• **What the task requires**: Nothing outside the range is wanted. Repeat exactly the lines below from the one with "204: (354, 577)" through the one with "217: (265, 416)".

• **Input for this task**:
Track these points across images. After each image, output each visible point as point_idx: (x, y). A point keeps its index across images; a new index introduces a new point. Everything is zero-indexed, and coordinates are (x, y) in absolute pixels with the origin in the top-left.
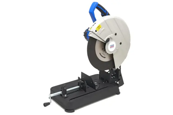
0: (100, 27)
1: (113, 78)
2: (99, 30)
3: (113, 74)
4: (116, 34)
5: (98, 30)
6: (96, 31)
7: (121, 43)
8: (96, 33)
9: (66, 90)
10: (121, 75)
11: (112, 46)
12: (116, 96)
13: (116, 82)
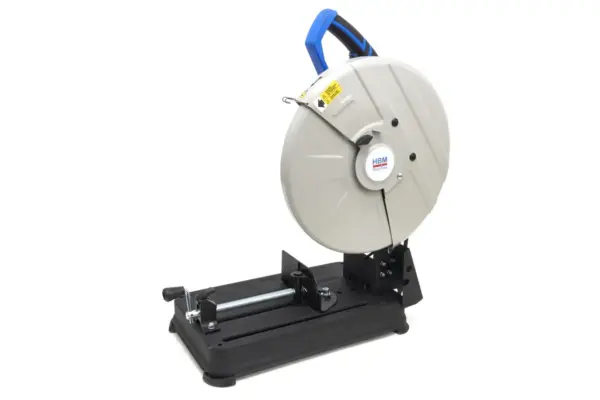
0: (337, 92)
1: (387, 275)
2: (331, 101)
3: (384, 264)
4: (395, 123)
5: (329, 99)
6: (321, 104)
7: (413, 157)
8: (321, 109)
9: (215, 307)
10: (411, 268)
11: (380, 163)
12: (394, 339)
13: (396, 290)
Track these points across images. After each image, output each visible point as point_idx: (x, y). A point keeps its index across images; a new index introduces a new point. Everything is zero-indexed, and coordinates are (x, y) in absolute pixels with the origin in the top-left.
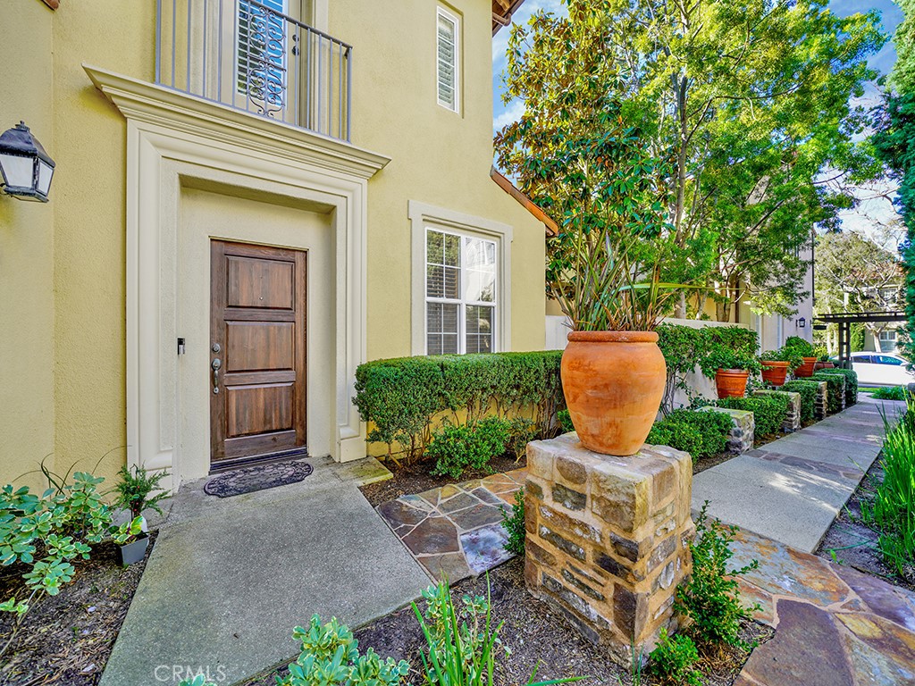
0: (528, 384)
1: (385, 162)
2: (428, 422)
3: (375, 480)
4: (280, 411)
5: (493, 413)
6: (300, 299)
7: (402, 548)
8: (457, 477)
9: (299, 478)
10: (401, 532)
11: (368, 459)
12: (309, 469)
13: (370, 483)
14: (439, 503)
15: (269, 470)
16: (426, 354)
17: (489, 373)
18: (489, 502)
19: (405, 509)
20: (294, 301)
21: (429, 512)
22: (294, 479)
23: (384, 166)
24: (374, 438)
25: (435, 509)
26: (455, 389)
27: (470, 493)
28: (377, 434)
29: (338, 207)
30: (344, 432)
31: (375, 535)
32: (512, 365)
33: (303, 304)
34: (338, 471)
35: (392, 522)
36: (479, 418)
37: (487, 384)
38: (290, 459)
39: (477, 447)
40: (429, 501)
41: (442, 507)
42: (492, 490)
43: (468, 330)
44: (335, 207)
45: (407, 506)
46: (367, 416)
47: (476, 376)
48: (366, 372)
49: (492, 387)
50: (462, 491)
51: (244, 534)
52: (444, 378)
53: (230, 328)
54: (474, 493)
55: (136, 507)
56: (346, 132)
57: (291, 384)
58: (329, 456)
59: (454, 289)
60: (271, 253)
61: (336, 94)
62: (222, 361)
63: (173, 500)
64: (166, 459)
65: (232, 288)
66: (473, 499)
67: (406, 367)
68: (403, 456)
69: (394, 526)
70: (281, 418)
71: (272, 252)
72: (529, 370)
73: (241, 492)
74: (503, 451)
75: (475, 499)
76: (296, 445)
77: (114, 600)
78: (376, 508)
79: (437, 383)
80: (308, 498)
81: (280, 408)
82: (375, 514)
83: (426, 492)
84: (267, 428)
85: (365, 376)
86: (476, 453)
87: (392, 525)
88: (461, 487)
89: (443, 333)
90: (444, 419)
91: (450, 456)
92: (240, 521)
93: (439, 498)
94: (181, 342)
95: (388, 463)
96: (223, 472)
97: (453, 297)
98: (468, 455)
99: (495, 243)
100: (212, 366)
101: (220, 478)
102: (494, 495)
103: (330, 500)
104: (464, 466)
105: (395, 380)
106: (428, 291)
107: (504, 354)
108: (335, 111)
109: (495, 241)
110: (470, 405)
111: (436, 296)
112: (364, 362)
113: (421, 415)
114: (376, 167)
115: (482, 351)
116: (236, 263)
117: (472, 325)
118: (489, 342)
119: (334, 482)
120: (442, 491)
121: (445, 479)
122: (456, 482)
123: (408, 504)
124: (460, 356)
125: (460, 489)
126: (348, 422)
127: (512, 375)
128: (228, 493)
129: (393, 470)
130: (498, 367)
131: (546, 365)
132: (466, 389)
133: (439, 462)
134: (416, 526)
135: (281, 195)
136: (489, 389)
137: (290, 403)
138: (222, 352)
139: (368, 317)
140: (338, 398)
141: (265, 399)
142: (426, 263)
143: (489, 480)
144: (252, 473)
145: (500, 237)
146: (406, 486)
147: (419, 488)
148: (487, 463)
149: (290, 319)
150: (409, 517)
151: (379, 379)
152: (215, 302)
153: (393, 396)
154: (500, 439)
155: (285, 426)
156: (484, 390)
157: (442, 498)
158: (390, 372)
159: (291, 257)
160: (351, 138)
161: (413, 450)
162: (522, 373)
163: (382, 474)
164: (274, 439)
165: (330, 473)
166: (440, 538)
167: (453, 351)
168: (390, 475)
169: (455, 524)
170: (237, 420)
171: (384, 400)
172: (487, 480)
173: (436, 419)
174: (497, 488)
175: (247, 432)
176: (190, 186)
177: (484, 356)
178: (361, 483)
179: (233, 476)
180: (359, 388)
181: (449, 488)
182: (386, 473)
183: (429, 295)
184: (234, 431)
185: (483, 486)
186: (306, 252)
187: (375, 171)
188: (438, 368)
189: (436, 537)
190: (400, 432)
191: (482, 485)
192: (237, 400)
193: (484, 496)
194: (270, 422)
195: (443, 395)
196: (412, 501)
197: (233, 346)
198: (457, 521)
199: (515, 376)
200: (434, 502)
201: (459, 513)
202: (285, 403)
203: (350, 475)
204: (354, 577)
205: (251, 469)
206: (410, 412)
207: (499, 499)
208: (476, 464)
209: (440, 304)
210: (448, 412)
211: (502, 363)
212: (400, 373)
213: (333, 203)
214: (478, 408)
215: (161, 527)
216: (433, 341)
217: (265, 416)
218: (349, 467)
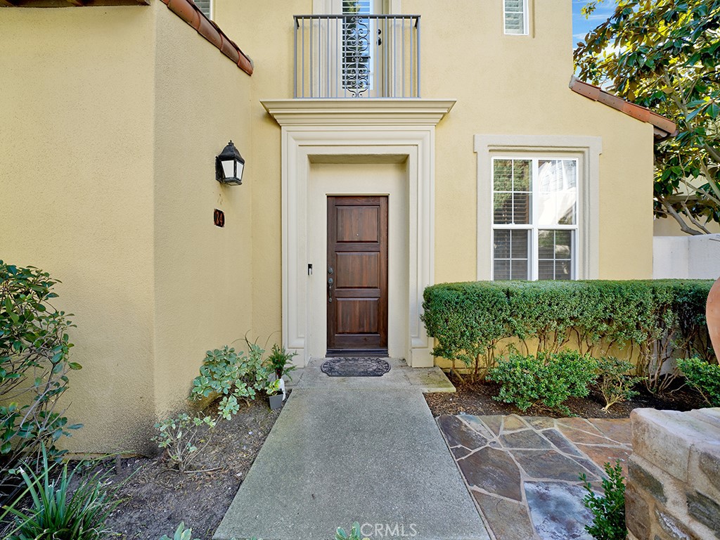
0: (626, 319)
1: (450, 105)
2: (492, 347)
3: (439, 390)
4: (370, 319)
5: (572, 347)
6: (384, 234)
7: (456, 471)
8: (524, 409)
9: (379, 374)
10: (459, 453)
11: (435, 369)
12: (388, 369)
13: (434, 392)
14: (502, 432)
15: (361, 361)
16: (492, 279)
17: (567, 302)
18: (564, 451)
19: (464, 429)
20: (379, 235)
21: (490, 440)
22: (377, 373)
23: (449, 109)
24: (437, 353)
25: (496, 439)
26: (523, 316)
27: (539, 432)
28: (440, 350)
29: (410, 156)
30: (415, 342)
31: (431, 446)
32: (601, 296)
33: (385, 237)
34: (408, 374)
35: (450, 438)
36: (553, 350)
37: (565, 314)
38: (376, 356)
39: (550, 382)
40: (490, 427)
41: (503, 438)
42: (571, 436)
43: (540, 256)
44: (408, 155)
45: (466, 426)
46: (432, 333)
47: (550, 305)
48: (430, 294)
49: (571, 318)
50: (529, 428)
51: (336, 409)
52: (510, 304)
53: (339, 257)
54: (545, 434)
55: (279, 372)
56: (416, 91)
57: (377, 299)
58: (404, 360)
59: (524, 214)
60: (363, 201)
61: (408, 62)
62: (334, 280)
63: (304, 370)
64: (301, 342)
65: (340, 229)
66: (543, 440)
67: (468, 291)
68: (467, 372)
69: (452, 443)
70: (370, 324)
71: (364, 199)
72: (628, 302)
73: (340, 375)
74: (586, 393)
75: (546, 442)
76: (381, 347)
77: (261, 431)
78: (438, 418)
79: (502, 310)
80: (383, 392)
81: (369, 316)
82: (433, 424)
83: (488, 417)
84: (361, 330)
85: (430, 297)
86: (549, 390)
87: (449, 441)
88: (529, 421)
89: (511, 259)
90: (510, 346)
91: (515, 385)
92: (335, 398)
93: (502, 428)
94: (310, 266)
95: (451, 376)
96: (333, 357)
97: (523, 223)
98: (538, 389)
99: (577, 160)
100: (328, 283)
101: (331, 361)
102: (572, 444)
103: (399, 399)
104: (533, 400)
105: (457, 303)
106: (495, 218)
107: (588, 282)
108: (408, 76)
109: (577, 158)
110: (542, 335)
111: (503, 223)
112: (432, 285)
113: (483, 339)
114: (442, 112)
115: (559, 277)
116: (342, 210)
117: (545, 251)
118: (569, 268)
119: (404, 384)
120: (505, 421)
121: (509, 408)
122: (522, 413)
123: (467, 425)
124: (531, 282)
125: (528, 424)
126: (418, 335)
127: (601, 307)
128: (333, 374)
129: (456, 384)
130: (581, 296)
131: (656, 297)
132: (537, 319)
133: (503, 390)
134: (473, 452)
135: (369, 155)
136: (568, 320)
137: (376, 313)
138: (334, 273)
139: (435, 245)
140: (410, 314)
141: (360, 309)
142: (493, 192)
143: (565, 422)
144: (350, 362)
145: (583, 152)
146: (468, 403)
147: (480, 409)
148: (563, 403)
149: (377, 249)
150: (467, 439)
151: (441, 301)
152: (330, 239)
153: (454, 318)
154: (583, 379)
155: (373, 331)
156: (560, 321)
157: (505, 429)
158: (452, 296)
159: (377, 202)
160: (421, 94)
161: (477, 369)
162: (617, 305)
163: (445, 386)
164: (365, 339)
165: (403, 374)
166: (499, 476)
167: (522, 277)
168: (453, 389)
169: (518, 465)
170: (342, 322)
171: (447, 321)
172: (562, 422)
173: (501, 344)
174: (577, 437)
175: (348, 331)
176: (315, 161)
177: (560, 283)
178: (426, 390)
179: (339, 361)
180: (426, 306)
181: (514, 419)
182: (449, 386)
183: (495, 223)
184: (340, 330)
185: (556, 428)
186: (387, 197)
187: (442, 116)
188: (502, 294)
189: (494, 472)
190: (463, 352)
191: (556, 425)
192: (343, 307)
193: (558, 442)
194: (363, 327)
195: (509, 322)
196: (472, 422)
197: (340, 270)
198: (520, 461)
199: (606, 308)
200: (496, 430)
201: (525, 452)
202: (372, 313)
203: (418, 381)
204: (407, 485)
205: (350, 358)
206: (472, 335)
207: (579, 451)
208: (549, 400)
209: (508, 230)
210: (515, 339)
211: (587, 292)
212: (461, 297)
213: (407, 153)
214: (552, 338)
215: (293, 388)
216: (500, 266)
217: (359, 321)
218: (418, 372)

---

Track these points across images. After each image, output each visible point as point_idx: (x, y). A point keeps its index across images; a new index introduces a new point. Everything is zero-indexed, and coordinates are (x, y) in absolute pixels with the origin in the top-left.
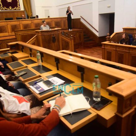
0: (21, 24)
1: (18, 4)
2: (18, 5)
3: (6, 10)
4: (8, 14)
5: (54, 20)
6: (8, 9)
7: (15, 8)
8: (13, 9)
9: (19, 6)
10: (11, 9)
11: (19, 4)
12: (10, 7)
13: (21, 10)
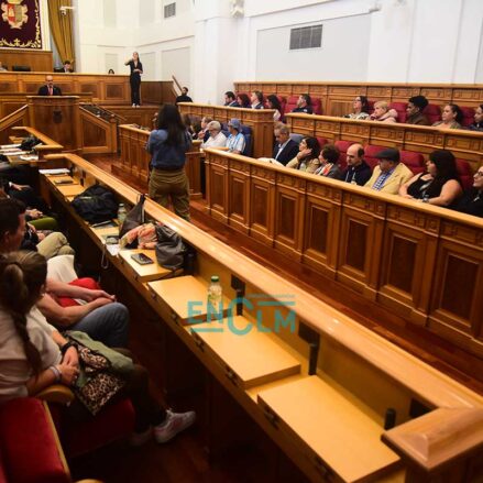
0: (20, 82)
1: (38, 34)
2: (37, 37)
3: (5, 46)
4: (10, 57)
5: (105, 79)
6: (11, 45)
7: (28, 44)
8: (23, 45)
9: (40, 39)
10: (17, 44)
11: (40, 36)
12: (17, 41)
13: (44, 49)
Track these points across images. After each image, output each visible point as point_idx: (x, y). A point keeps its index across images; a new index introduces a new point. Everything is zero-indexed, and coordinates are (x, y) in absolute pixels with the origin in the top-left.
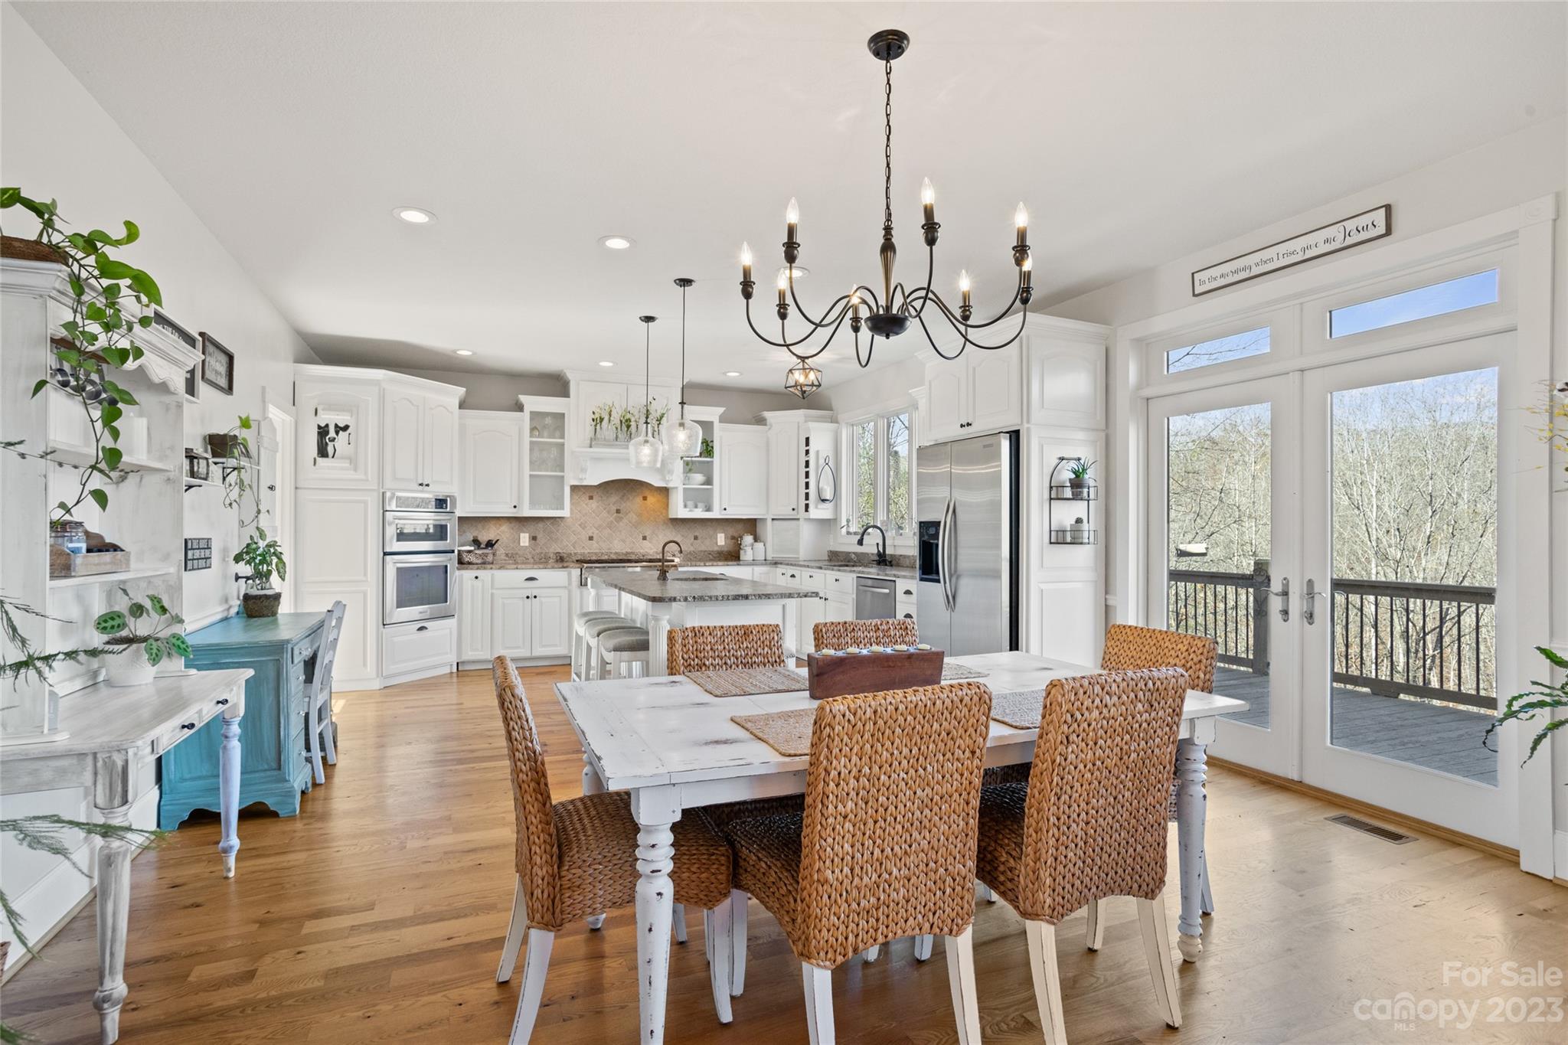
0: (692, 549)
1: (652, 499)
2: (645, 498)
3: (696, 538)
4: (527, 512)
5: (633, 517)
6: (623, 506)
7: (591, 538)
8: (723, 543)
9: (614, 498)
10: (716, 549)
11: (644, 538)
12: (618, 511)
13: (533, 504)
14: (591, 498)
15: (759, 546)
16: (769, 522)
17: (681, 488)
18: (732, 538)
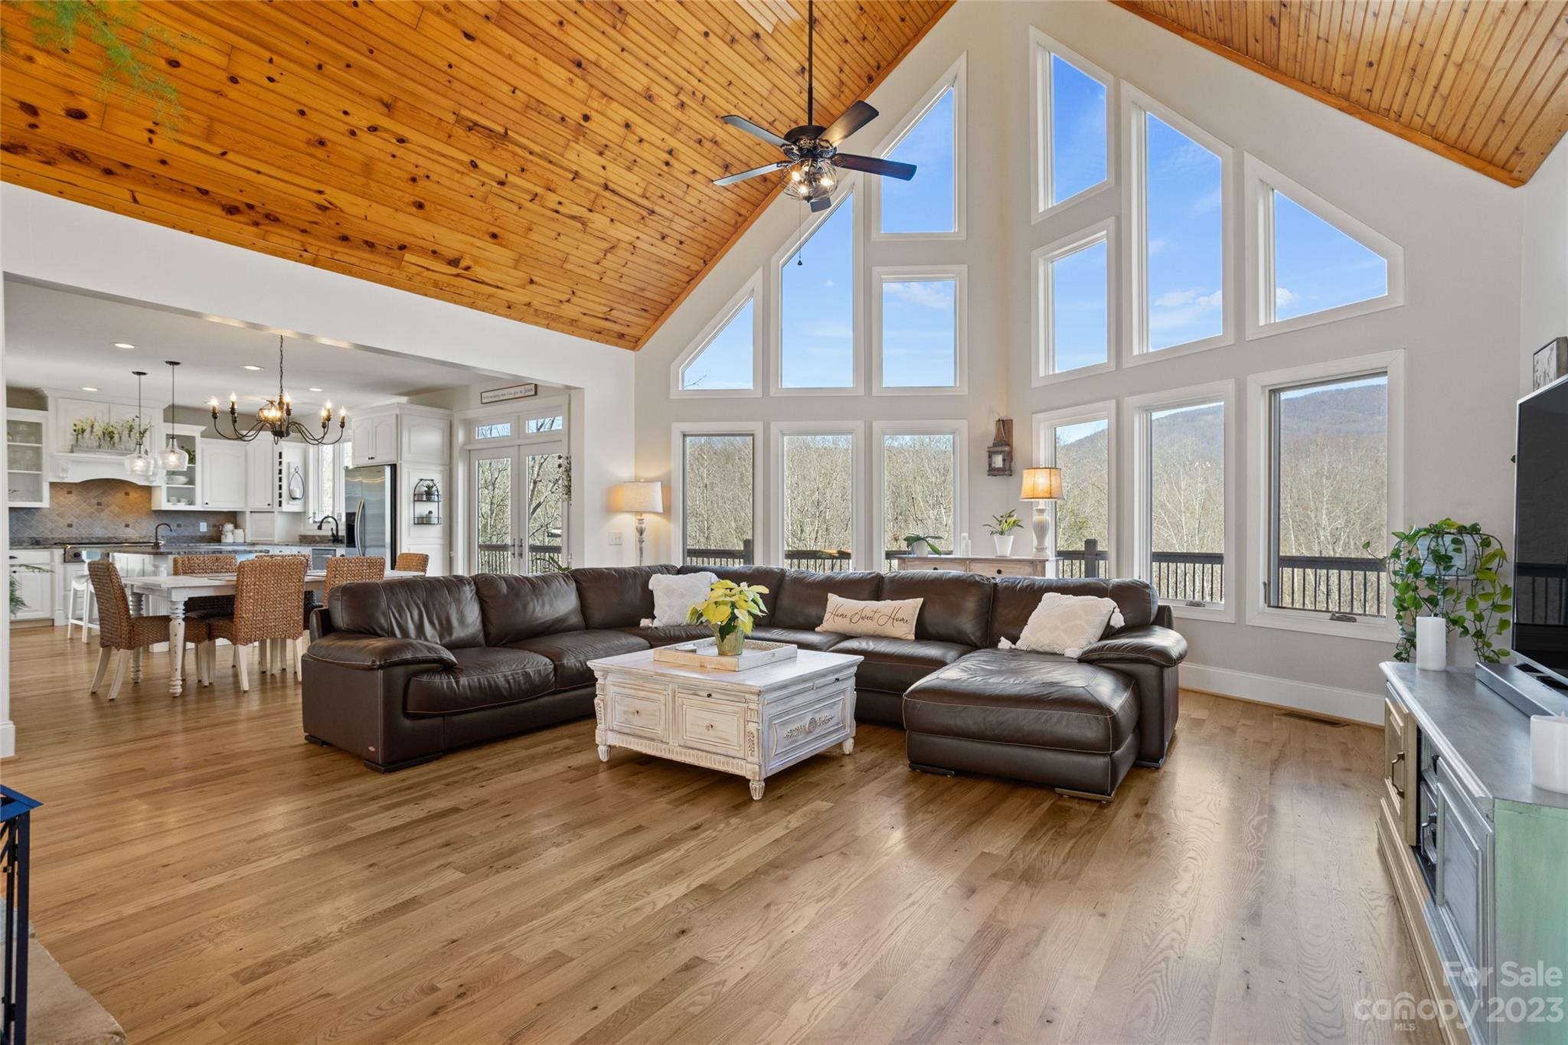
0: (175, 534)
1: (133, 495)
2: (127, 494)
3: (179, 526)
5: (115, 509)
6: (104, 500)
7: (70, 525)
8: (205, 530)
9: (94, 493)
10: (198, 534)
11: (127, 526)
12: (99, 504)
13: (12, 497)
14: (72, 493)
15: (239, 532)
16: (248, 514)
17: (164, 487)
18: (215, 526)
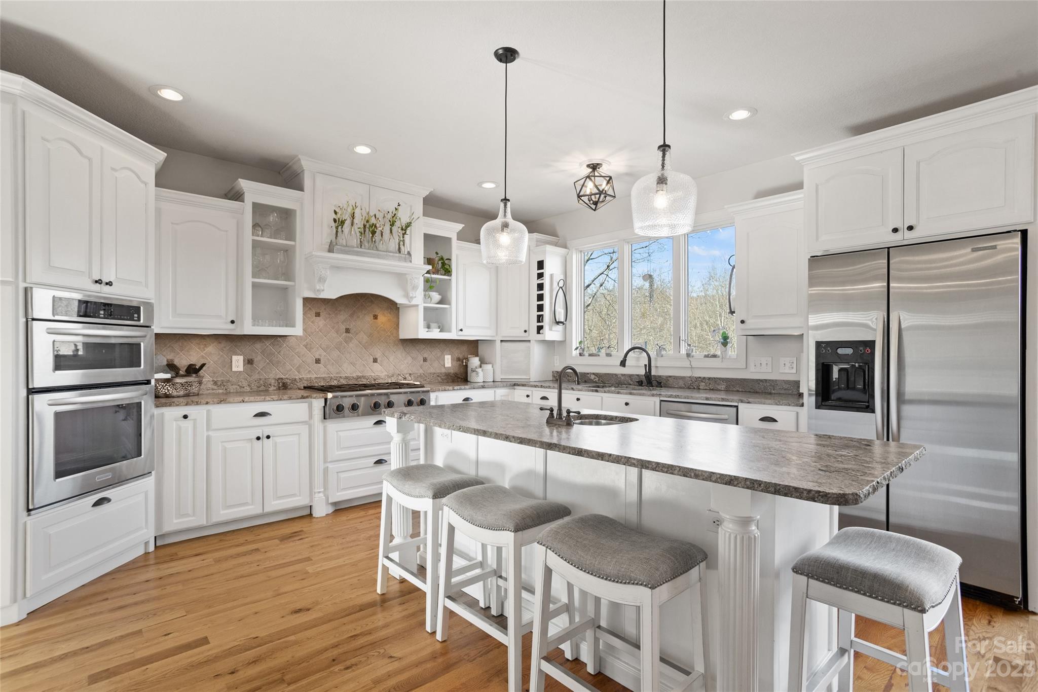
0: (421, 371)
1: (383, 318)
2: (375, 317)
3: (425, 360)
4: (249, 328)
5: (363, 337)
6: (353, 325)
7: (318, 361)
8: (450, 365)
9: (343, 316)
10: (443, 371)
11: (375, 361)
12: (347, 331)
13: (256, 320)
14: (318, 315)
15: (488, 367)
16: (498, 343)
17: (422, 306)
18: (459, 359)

• **Response area**:
204: (354, 577)
205: (251, 469)
206: (410, 412)
207: (499, 499)
208: (476, 464)
209: (440, 304)
210: (448, 412)
211: (502, 363)
212: (400, 373)
213: (333, 203)
214: (478, 408)
215: (161, 527)
216: (433, 341)
217: (265, 416)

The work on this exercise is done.